Ohhms don’t particularly sit within any of the myriad of boundaries that loosely make-up the metal family. Scarcely metal at all really and while doom often captures the mood it hardly relates to some of the more impassioned and energetic outbursts. Still, such matters are unlikely to keep Waller and his band of not so merry men awake at night so we won’t let it perturb us too much either.
‘The Hanged Man’ will focus your mind in other directions as it goes on an explorative 13-minute journey deep into your psyche during which Ohhms obliterate much of musical convention by coming up with a treasure chest of inspired aural cuts that are almost blinding in their brilliance. From Waller’s opening wretched vocal volley, ‘I walked in, I walked out’ you’re gripped as assuredly as if caught in the headlights of the latest HBO blockbuster boxset. You’re scared too blink or move in case you miss one of the acutely chiselled edges as the Ohhms symphonic ranks rise around Waller’s desperate cries that wreak of pain and penitence.

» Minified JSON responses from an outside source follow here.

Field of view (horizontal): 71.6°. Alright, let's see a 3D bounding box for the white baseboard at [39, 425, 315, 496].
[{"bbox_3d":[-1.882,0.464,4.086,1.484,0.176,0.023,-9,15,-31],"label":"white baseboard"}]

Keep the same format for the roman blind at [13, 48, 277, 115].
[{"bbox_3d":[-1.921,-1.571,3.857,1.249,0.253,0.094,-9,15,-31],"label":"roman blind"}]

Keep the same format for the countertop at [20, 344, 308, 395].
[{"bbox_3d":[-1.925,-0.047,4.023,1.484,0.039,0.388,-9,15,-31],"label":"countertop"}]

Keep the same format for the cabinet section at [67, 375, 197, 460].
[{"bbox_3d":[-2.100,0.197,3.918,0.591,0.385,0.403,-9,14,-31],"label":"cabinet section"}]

Ohhms are able to wind things down at times almost as though the wheels are about to escape their axels but at the perfectly prescribed moment they click back into gear unleashing an explosion of stop-start riffs. On ‘The Hangman’ this shows itself through a second phase of the song in which the lines become thicker and more crushing as the whole aural headspin borders on collapse until another cavernous cut infiltrates the melee to stabilise things as Ohhms again forge forward with dynamic lines driven with reckless abandon. The climax is as satisfying as you could hope for, as the levels are racketed up towards fever pitch.

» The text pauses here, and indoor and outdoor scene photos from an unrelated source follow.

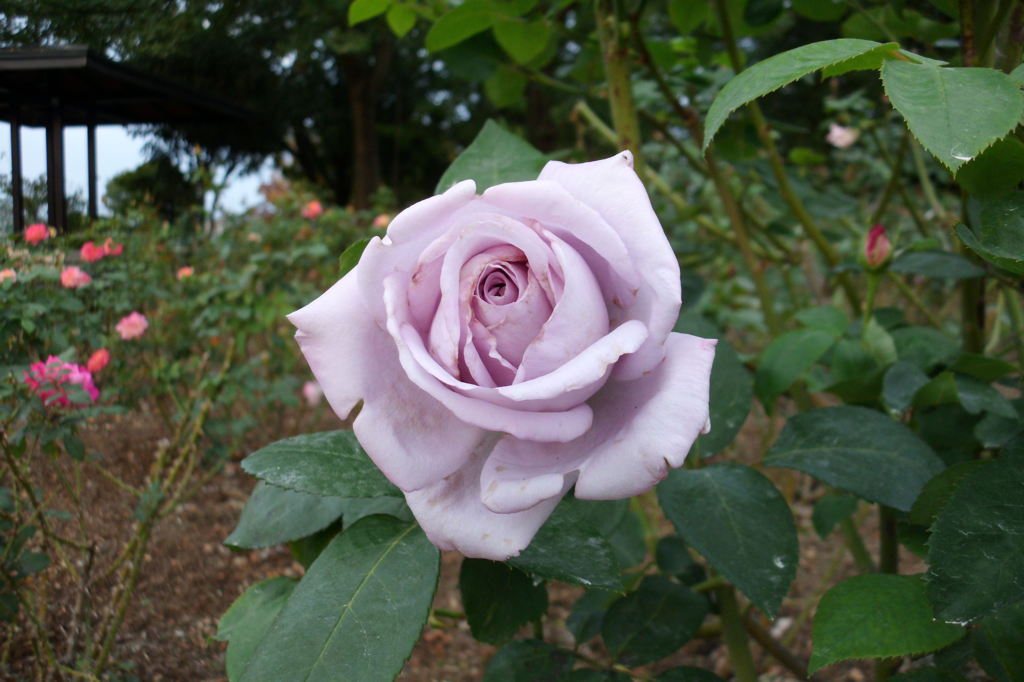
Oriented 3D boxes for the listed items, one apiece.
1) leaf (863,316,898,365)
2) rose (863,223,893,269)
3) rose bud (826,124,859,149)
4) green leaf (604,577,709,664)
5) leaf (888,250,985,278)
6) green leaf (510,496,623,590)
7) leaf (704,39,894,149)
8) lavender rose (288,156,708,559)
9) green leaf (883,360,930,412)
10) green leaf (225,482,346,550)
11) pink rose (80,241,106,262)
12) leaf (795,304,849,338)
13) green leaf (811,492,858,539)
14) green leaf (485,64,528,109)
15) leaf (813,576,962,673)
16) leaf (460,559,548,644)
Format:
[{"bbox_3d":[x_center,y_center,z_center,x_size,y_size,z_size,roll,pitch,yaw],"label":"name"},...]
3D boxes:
[{"bbox_3d":[0.203,0.000,0.440,0.019,0.031,0.008,-6,-14,-38],"label":"leaf"},{"bbox_3d":[0.202,-0.052,0.440,0.016,0.027,0.016,5,7,0],"label":"rose"},{"bbox_3d":[0.685,-0.426,1.650,0.064,0.055,0.060,2,4,11],"label":"rose bud"},{"bbox_3d":[0.065,0.127,0.360,0.049,0.008,0.035,-26,44,-20],"label":"green leaf"},{"bbox_3d":[0.240,-0.043,0.450,0.054,0.010,0.029,1,27,2],"label":"leaf"},{"bbox_3d":[0.015,0.066,0.268,0.056,0.009,0.037,25,30,18],"label":"green leaf"},{"bbox_3d":[0.100,-0.090,0.280,0.076,0.020,0.034,-31,24,-8],"label":"leaf"},{"bbox_3d":[-0.003,0.005,0.240,0.120,0.112,0.070,0,-18,0],"label":"lavender rose"},{"bbox_3d":[0.238,0.027,0.480,0.028,0.034,0.010,7,-35,19],"label":"green leaf"},{"bbox_3d":[-0.075,0.060,0.280,0.054,0.009,0.034,-20,27,-14],"label":"green leaf"},{"bbox_3d":[-1.314,-0.281,2.500,0.080,0.070,0.075,0,4,-11],"label":"pink rose"},{"bbox_3d":[0.203,-0.013,0.520,0.038,0.010,0.028,-10,41,-2],"label":"leaf"},{"bbox_3d":[0.203,0.109,0.500,0.026,0.035,0.009,27,-32,11],"label":"green leaf"},{"bbox_3d":[-0.006,-0.218,0.680,0.035,0.040,0.010,0,37,0],"label":"green leaf"},{"bbox_3d":[0.155,0.117,0.330,0.060,0.012,0.040,-19,42,-13],"label":"leaf"},{"bbox_3d":[-0.004,0.109,0.340,0.036,0.050,0.010,5,-30,10],"label":"leaf"}]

Ohhms are not your average band and Waller is certainly far from an average singer. Such is the passion, guts and sheer heart-pouring of energy expunged that at times you almost fear for his wellbeing. With a lifelong love of the original anarcho punk scene, this album captures something of that breathless rapid fire energy first experienced with the likes of Crass and Conflict, and the deeper you probe the more nuances come to the surface.
While ‘The World’ is half the duration of ‘The Hang Man’ it is no less rewarding with Waller actually opening things up here with as near as he gets to clean singing before a seismic thunderclap triggers a passage of punishing self-flagellation, Waller starts to slowly up the ante until his full power wrestles for supremacy alongside an expansive riff that warms up quicker than a bowl of porridge, increasing in tempo until it seems the only way out is for an almighty explosion. In fact Ohhms apply the handbrake with the precision of a getaway driver on a bank heist but this heroic track rushes towards a stupefying finale with a cacophonous melody that would make you rich if you could only bottle it.

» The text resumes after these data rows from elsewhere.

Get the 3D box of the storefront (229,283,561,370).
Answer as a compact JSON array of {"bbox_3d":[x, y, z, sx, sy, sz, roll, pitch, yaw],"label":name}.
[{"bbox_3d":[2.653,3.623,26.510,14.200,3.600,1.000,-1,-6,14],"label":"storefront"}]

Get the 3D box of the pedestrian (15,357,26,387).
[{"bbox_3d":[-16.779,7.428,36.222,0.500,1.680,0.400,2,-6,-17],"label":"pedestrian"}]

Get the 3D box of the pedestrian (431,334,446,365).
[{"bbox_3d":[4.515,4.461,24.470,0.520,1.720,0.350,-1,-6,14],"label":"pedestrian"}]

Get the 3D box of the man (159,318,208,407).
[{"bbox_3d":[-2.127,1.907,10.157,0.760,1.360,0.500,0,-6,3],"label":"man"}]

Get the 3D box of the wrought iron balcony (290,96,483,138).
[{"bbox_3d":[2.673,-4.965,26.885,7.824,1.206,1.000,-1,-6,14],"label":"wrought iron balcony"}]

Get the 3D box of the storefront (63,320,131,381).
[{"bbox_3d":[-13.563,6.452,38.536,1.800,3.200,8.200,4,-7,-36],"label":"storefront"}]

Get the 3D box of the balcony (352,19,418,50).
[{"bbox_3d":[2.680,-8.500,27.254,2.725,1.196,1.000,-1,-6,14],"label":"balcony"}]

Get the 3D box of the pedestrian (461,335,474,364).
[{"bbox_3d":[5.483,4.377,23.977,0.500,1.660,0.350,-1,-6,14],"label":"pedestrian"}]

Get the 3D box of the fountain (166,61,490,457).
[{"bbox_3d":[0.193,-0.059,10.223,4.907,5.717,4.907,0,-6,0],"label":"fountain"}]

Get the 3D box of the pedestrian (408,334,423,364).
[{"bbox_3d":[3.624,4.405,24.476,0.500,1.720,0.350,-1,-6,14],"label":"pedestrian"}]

‘Lovers’ is appropriately enough a softer kind of song altogether and shows that Ohhms are capable of moving and extending themselves into a direction that not may initially appear there’s to explore. A gentle guitar rhythm leads us into this penultimate piece and when the vocals arrive over a scarcely detectable groove it’s as though Waller has taken on a whole new persona as haunting harmonies are allowed to develop alongside guest female vocalist Sienna Holihan.
Ohhms’ original EPs were massive in sound and length and they return to that with epic closer ‘The Hierophant’ which easily breaks through the 20-minute mark, the first several of which are filled with a suffocating drone that could be used to clear minds on a meditation session. As ethereal lines to start swim slowly together Waller’s usual raging tones are reduced to a more humbling prose, slowly speaking over a debilitating drone that gradually takes on a more aggressive edge with some razored guitar work cutting through the murkiness. Eventually the song opens up, Max Newton laying down a steady drumbeat in contrast to his usual smash and grab assaults. The song delves into the dark recesses of humanity and the bleak corners where that can sometimes lead us all to.
But while the subject matter is invariably bleak this album is a massively uplifting listen. There is nothing throwaway or indispensable about The Fool. It’s every step is one you will want to share with them. While the laying out of your three free tarot cards may well shed light on what the future holds for you, no-one needs to resort to such medieval mysticism to plot the path of Ohhms. Their trajectory is firmly on the upwards curve.